WORK INSTRUCTION:
What is needed is a verbatim copy of every record below, with the pictures left out.

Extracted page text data
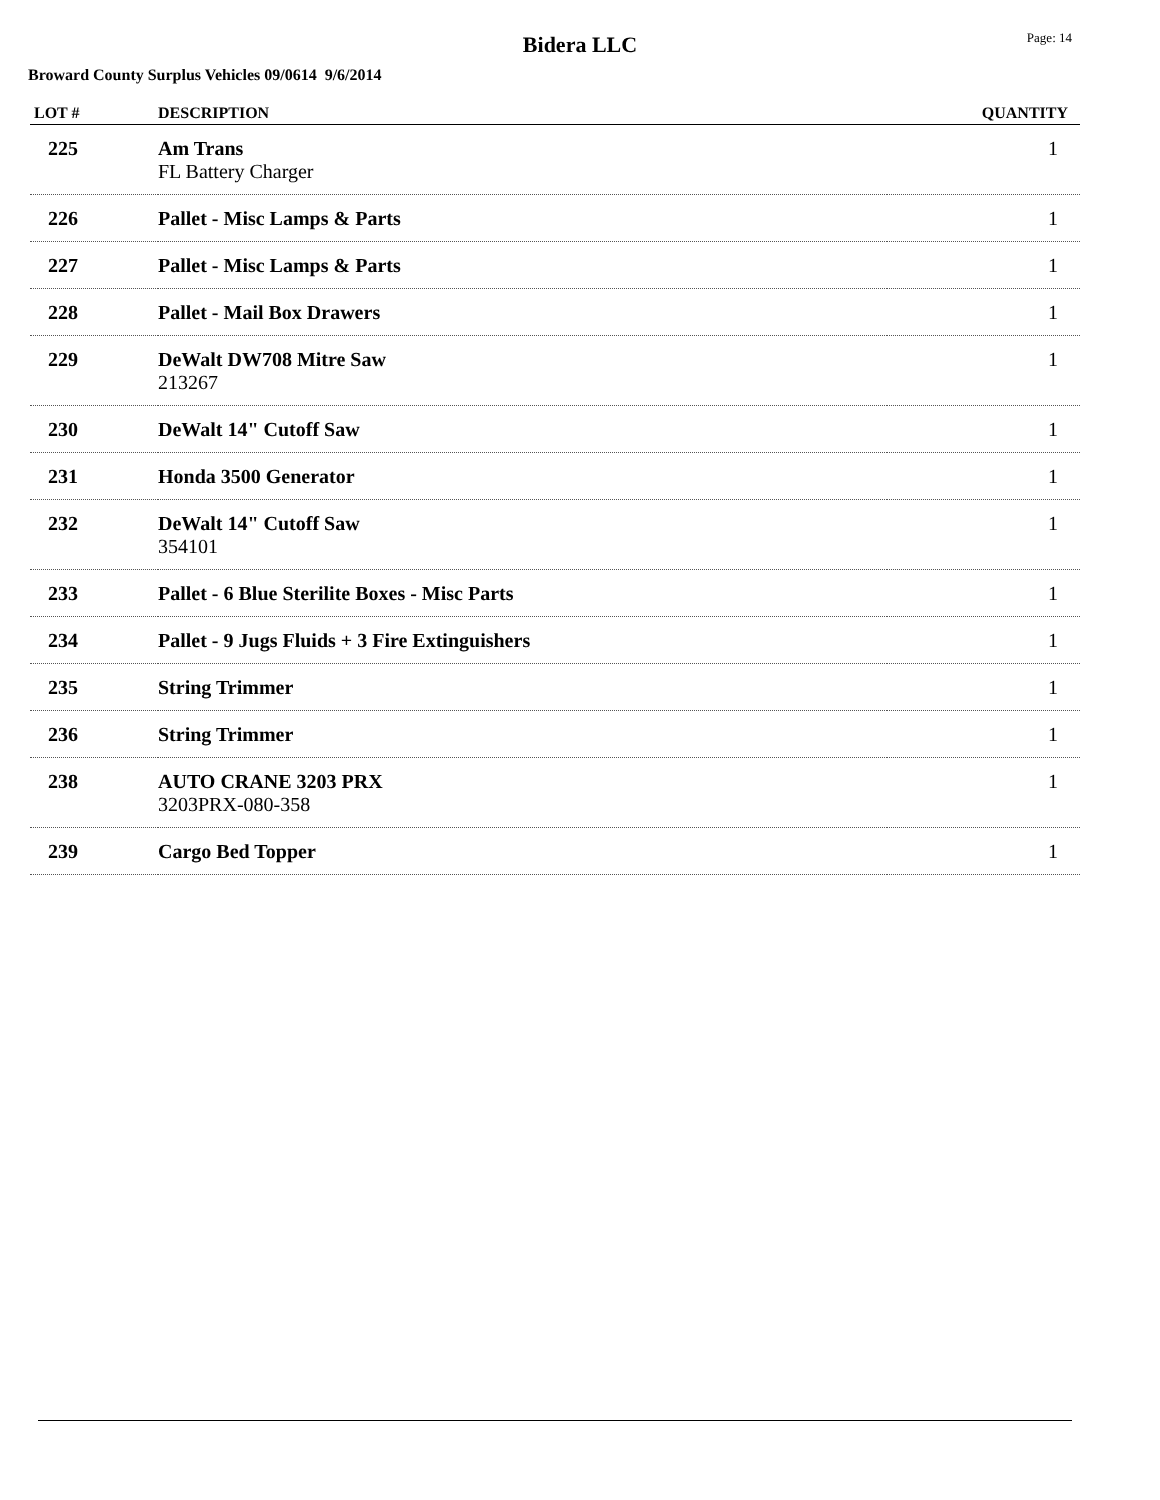Bidera LLC
Page: 14
Broward County Surplus Vehicles 09/0614 9/6/2014
| LOT # | DESCRIPTION | QUANTITY |
| --- | --- | --- |
| 225 | Am Trans FL Battery Charger | 1 |
| 226 | Pallet - Misc Lamps & Parts | 1 |
| 227 | Pallet - Misc Lamps & Parts | 1 |
| 228 | Pallet - Mail Box Drawers | 1 |
| 229 | DeWalt DW708 Mitre Saw 213267 | 1 |
| 230 | DeWalt 14" Cutoff Saw | 1 |
| 231 | Honda 3500 Generator | 1 |
| 232 | DeWalt 14" Cutoff Saw 354101 | 1 |
| 233 | Pallet - 6 Blue Sterilite Boxes - Misc Parts | 1 |
| 234 | Pallet - 9 Jugs Fluids + 3 Fire Extinguishers | 1 |
| 235 | String Trimmer | 1 |
| 236 | String Trimmer | 1 |
| 238 | AUTO CRANE 3203 PRX 3203PRX-080-358 | 1 |
| 239 | Cargo Bed Topper | 1 |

THE COMPLETED TASK:
Bidera LLC
Page: 14
Broward County Surplus Vehicles 09/0614 9/6/2014
| LOT # | DESCRIPTION | QUANTITY |
| --- | --- | --- |
| 225 | Am Trans FL Battery Charger | 1 |
| 226 | Pallet - Misc Lamps & Parts | 1 |
| 227 | Pallet - Misc Lamps & Parts | 1 |
| 228 | Pallet - Mail Box Drawers | 1 |
| 229 | DeWalt DW708 Mitre Saw 213267 | 1 |
| 230 | DeWalt 14" Cutoff Saw | 1 |
| 231 | Honda 3500 Generator | 1 |
| 232 | DeWalt 14" Cutoff Saw 354101 | 1 |
| 233 | Pallet - 6 Blue Sterilite Boxes - Misc Parts | 1 |
| 234 | Pallet - 9 Jugs Fluids + 3 Fire Extinguishers | 1 |
| 235 | String Trimmer | 1 |
| 236 | String Trimmer | 1 |
| 238 | AUTO CRANE 3203 PRX 3203PRX-080-358 | 1 |
| 239 | Cargo Bed Topper | 1 |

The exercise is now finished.